Voice Conversion¶
★★★★★ Intermediate
Voice conversion (VC) transforms the speaker identity in existing audio while preserving linguistic content, prosody, and timing. Unlike voice cloning (which generates new speech from text), VC works on existing recordings - the input is audio, not text.
Key Facts¶
- Voice conversion operates on existing audio: input speech -> output speech with different voice identity
- Key distinction from TTS cloning: VC preserves the original timing, intonation, and emotion
- RVC (Retrieval-based Voice Conversion) is the dominant open-source approach, based on VITS + retrieval
- Real-time VC achievable at <20ms latency on GPU, enabling live voice changing
- Singing voice conversion (SVC) is a major application - apply any singer's voice to a recording
- VC models typically need 10-30 minutes of target speaker training data
Architecture¶
RVC (Retrieval-based Voice Conversion)¶
RVC pipeline:
Input audio
-> Pitch extraction (RMVPE / CREPE / Harvest)

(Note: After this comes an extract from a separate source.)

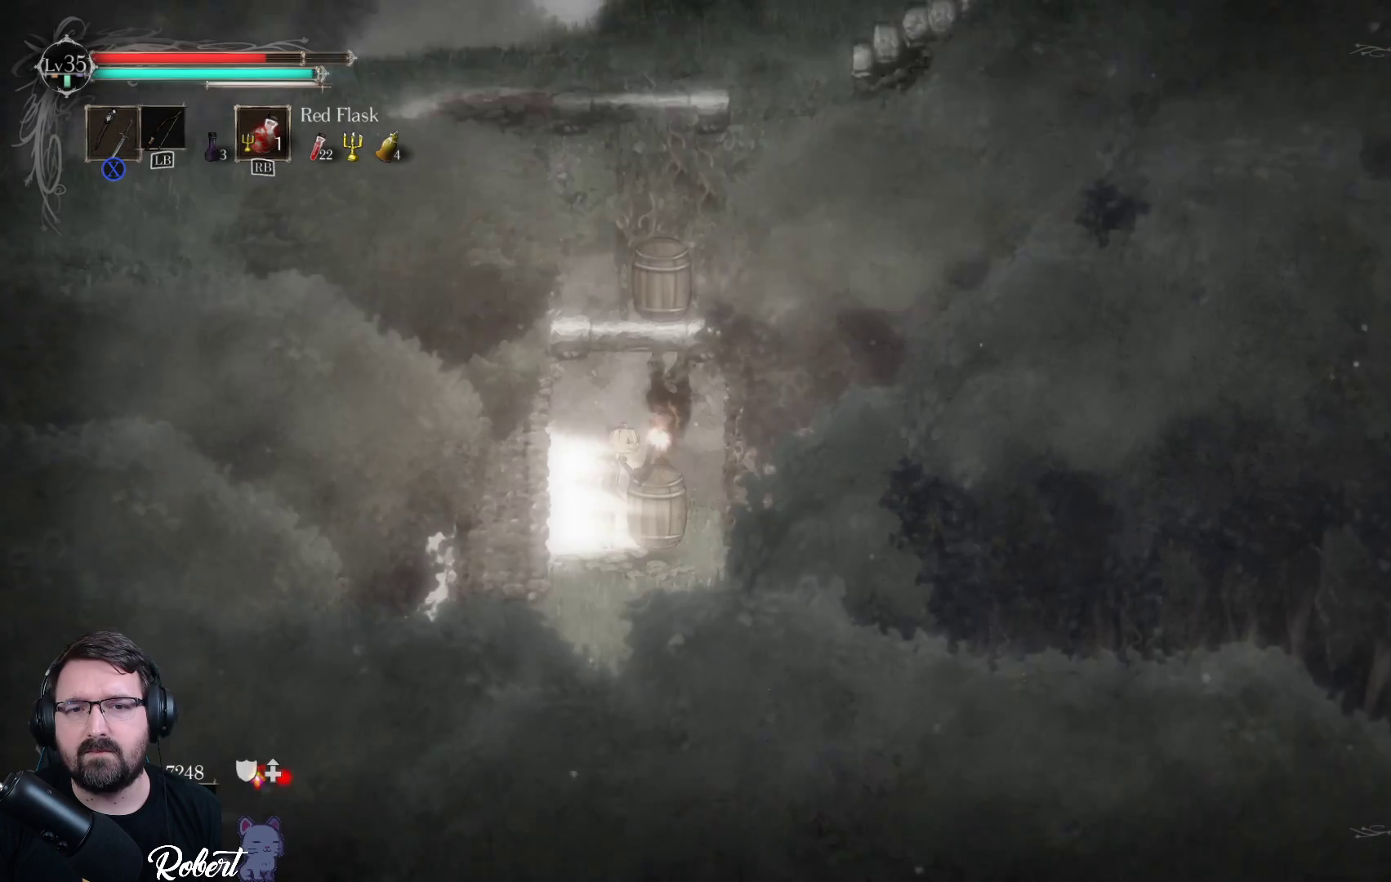
{"buttons": [], "left_stick": "up", "right_stick": "center", "events": [[100, "A", "up"]]}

-> Content encoder (HuBERT / ContentVec) -> content features
-> FAISS index retrieval -> find similar features from target speaker
-> Blend retrieved features with encoder output (index_rate: 0.0-1.0)
-> VITS decoder (conditioned on target speaker embedding)

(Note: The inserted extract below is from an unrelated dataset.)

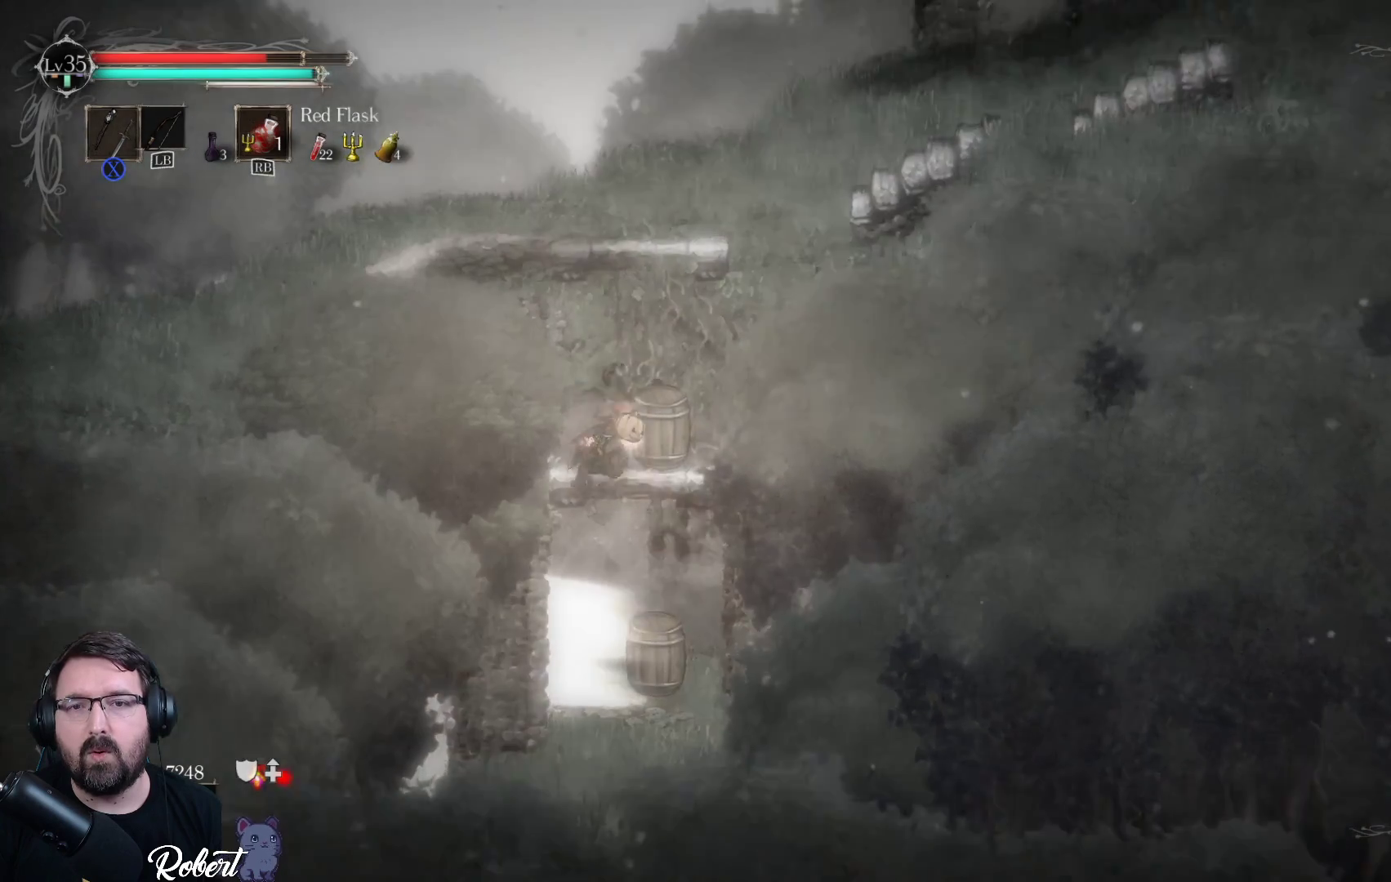
{"buttons": ["A"], "left_stick": "up", "right_stick": "center", "events": [[100, "left_stick", "center"], [400, "left_stick", "up"], [433, "A", "down"]]}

-> Pitch-shifted, voice-converted output
Training: 10-30 min of target speaker audio, ~20 min on GPU
Inference: real-time capable on modern GPU
SO-VITS-SVC¶
Specialized for singing voice conversion.
SO-VITS-SVC pipeline:
Input singing audio
-> Content encoder (ContentVec)
-> F0 (pitch) extraction and explicit pitch curve
-> VITS decoder with speaker conditioning
-> Output: same melody, different voice
Key difference from RVC: explicit pitch modeling makes it
better for singing where pitch accuracy is critical.
Training: 1-4 hours of target singer audio recommended.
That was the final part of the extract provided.